Нужно приехать в Россию, чтобы воочию увидеть результат этого ужасающего соединения европейского ума и науки с духом Азии; я нахожу союз этот тем более страшным, что продлиться он может еще долго, ибо страсти, которые в иных странах губят людей, заставляя их слишком много болтать, — честолюбие и страх, здесь порождают молчание. Из насильственного молчания этого возникает невольное спокойствие, внешний порядок, более прочный и жуткий, чем любая анархия, ибо, повторяю, недуг, им вызванный, кажется вечным.
В политике я признаю лишь несколько основополагающих идей, потому что применительно к способу правления верю более в действенность обстоятельств, нежели в силу принципов; но безразличие мое простирается не настолько, чтобы попустительствовать порядкам, при которых, как мне кажется, в характерах людей истребляется всякое достоинство. Быть может, независимое правосудие и сильная аристократия привнесли бы покой в умы русских людей, величие в их души, счастье в их страну; не думаю, однако, чтобы император помышлял о подобном способе улучшить положение своих народов: каким бы возвышенным ни был человек, он не откажется по доброй воле от возможности самолично устроить благо ближнего. Впрочем, по какому праву стали бы мы попрекать российского императора его властолюбием? разве тирания революции в Париже уступает чем-то тирании деспотизма в Санкт-Петербурге?
И все же наш долг перед самими собой — сделать здесь одну оговорку и установить различие в общественном устройстве обеих стран. Во Франции революционная тирания есть болезнь переходного времени; в России деспотическая тирания есть непрерывная революция. Вам очень повезло, что я отвлекся от темы своего письма: приступая к нему, я намеревался описать ярко освещенный театр, парадное представление и разобрать пантомиму — перевод (русское выражение) одного французского балета. Когда бы я вспомнил об этом, моя скука передалась бы и вам: помпезность драматического действа утомила меня, но не ослепила, несмотря на золоченые одеяния зрителей; да к тому же без мадемуазель Тальони в петербургской Опере танцуют холодно и окостенело, как на; любом европейском театре, когда танец исполняется не первыми в мире талантами; присутствие же двора не подогревало никого, ни актеров, ни зрителей. Как вам известно, рукоплескания при государе запрещены. Искусства в Петербурге вымуштрованы и производят на заказ интермедии, годные для того, чтобы развлекать солдат в перерывах военных упражнений. Все это более или менее великолепно, устроено по-королевски, по-императорски… — но не увлекательно. Артисты здесь сколачивают богатство; вдохновение их не посещаете богатство и изысканность полезны для талантов, но действительно: необходимы им хороший вкус и свободомыслие публики, которая о них судит. Русские еще не достигли той точки в развитии цивилизации, когда возможно испытывать подлинное наслаждение от искусства. Энтузиазм их в этой области и поныне есть не что иное, как чистое тщеславие, одно из их притязаний. Пусть народ этот обратится к самому себе, прислушается к своему первородному гению, и — коли небо одарило его чутьем к искусствам, — он откажется от копирования и станет производить на свет то, чего от него ожидают Господь и природа; а до тех пор вся помпезность вместе взятая никогда не сравнится для тех редких русских — истинных любителей прекрасного, что прозябают в Петербурге, — с пребыванием в Париже или путешествием в Италию. Зал Оперы сооружен по чертежам залов в Милане и Неаполе; но те благороднее и производят более гармоническое впечатление, нежели все подобного рода постройки, какие я до сих пор видел в России.

== УСЛОВИЕ ЗАДАЧИ ==
Повторите дословно часть избранного фрагмента, начиная со слов «В политике я» и заканчивая словами «деспотизма в Санкт-Петербурге?». Записи получены из другого источника и с фрагментом не связаны.

== ВЫБОРКА ДАННЫХ ==
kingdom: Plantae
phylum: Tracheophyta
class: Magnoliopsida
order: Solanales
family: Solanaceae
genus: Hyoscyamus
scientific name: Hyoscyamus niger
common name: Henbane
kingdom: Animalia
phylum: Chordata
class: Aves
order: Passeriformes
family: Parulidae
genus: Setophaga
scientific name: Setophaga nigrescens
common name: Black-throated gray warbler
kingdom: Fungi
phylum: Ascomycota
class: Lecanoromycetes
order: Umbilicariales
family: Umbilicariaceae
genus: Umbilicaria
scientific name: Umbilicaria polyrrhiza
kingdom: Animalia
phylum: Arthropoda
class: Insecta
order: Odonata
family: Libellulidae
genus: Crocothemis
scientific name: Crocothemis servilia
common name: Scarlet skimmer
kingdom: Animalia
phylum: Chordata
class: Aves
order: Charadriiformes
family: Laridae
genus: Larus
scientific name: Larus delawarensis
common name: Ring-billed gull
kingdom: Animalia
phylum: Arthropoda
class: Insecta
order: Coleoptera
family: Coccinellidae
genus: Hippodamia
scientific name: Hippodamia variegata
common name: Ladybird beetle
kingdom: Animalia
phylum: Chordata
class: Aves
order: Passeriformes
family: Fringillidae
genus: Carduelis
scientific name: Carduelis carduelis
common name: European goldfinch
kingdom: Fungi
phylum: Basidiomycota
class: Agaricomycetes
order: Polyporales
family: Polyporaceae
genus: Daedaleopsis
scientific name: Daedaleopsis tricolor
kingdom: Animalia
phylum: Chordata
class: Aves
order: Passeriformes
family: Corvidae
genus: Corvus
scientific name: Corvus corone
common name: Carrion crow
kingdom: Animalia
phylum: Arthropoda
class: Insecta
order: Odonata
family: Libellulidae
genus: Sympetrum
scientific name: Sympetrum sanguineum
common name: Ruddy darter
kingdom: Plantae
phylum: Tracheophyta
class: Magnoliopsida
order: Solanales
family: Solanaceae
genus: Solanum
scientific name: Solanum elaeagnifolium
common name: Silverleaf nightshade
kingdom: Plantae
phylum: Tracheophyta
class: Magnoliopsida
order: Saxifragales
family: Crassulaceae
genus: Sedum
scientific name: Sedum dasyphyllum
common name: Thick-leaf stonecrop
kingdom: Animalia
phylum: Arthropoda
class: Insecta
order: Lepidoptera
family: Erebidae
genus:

== ОТВЕТ ==
В политике я признаю лишь несколько основополагающих идей, потому что применительно к способу правления верю более в действенность обстоятельств, нежели в силу принципов; но безразличие мое простирается не настолько, чтобы попустительствовать порядкам, при которых, как мне кажется, в характерах людей истребляется всякое достоинство. Быть может, независимое правосудие и сильная аристократия привнесли бы покой в умы русских людей, величие в их души, счастье в их страну; не думаю, однако, чтобы император помышлял о подобном способе улучшить положение своих народов: каким бы возвышенным ни был человек, он не откажется по доброй воле от возможности самолично устроить благо ближнего. Впрочем, по какому праву стали бы мы попрекать российского императора его властолюбием? разве тирания революции в Париже уступает чем-то тирании деспотизма в Санкт-Петербурге?